## Document excerpt
··········
Saint Louis, Mo. — Missouri had 5 constitutional amendments on its statewide ballots during the August 5 primary and, to some extent, they turned out largely as conventional wisdom said they would.

Missouri’s one-of-a-kind privacy measure — which provides identical protections under the law for electronic documents as paper ones — earned the most love from Missouri voters despite opposition saying the amendment simply wouldn’t have real force with regard to federal surveillance programs. Over 74 percent of Missourians voted in favor of the measure, easily making it the biggest winner of the evening.

**Amendment 1, Missouri’s so-called “Right-to-Farm” amendment passed in the evening’s biggest nail biter. With nearly one million votes cast, Amendment 1 squeaked in by just 2,528 votes. The photo finish must be attributed in no small part to a sudden and well funded opposition campaign that seized social media and the airwaves in the final weeks in a massive push against the measure.

**Amendment 5, Missouri’s measure to make it harder to pass new gun restrictions, sailed by with a 20 percent win in an unsurprising result.

**Amendment 7 supporters were probably hoping for a closer finish, but the bill to raise Missouri’s sales tax by three-quarters of a percent to fund new roads projects died a long-expected death with a crushing loss of almost 20 percent.

**Amendment 8, the state’s bid to fund certain waning veterans services through the state lottery, lost by eleven percent. While the loss is not Earth shattering, it does signal one of the first times in recent memory that a ballot initiative with no clearly organized opponents has been defeated.
··········
## Task item a
Answer these questions from the article on Missouri's August 5 ballot amendments:
(i) What percentage of Missourians voted in favor of the privacy measure?
(ii) By how many votes did Amendment 1 pass?
(iii) By what margin did Amendment 8 lose?

## JSON cuboid outputs
··········
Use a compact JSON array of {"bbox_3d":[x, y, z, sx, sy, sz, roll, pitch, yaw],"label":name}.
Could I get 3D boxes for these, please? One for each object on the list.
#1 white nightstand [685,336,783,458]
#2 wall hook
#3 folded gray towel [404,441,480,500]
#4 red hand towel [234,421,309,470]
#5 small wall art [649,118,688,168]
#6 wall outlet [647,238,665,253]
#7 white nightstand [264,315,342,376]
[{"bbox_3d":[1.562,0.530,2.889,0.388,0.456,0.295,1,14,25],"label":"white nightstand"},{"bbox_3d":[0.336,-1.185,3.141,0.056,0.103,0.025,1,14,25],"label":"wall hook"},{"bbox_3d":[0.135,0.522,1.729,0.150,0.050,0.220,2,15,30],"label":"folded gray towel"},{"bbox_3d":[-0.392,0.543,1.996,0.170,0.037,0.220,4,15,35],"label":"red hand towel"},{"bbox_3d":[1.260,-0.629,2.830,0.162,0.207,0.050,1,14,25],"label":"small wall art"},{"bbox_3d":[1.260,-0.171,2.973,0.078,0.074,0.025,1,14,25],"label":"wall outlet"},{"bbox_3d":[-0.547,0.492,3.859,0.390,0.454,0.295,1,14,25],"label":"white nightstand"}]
··········
## Task item b
Substitute "minified" for "compact" throughout the JSON cuboid output entries, and leave everything else unchanged.

## Exercise answer a
(i) Over 74 percent.
(ii) 2,528 votes.
(iii) Eleven percent.

## Exercise answer b
Use a minified JSON array of {"bbox_3d":[x, y, z, sx, sy, sz, roll, pitch, yaw],"label":name}.
Could I get 3D boxes for these, please? One for each object on the list.
#1 white nightstand [685,336,783,458]
#2 wall hook
#3 folded gray towel [404,441,480,500]
#4 red hand towel [234,421,309,470]
#5 small wall art [649,118,688,168]
#6 wall outlet [647,238,665,253]
#7 white nightstand [264,315,342,376]
[{"bbox_3d":[1.562,0.530,2.889,0.388,0.456,0.295,1,14,25],"label":"white nightstand"},{"bbox_3d":[0.336,-1.185,3.141,0.056,0.103,0.025,1,14,25],"label":"wall hook"},{"bbox_3d":[0.135,0.522,1.729,0.150,0.050,0.220,2,15,30],"label":"folded gray towel"},{"bbox_3d":[-0.392,0.543,1.996,0.170,0.037,0.220,4,15,35],"label":"red hand towel"},{"bbox_3d":[1.260,-0.629,2.830,0.162,0.207,0.050,1,14,25],"label":"small wall art"},{"bbox_3d":[1.260,-0.171,2.973,0.078,0.074,0.025,1,14,25],"label":"wall outlet"},{"bbox_3d":[-0.547,0.492,3.859,0.390,0.454,0.295,1,14,25],"label":"white nightstand"}]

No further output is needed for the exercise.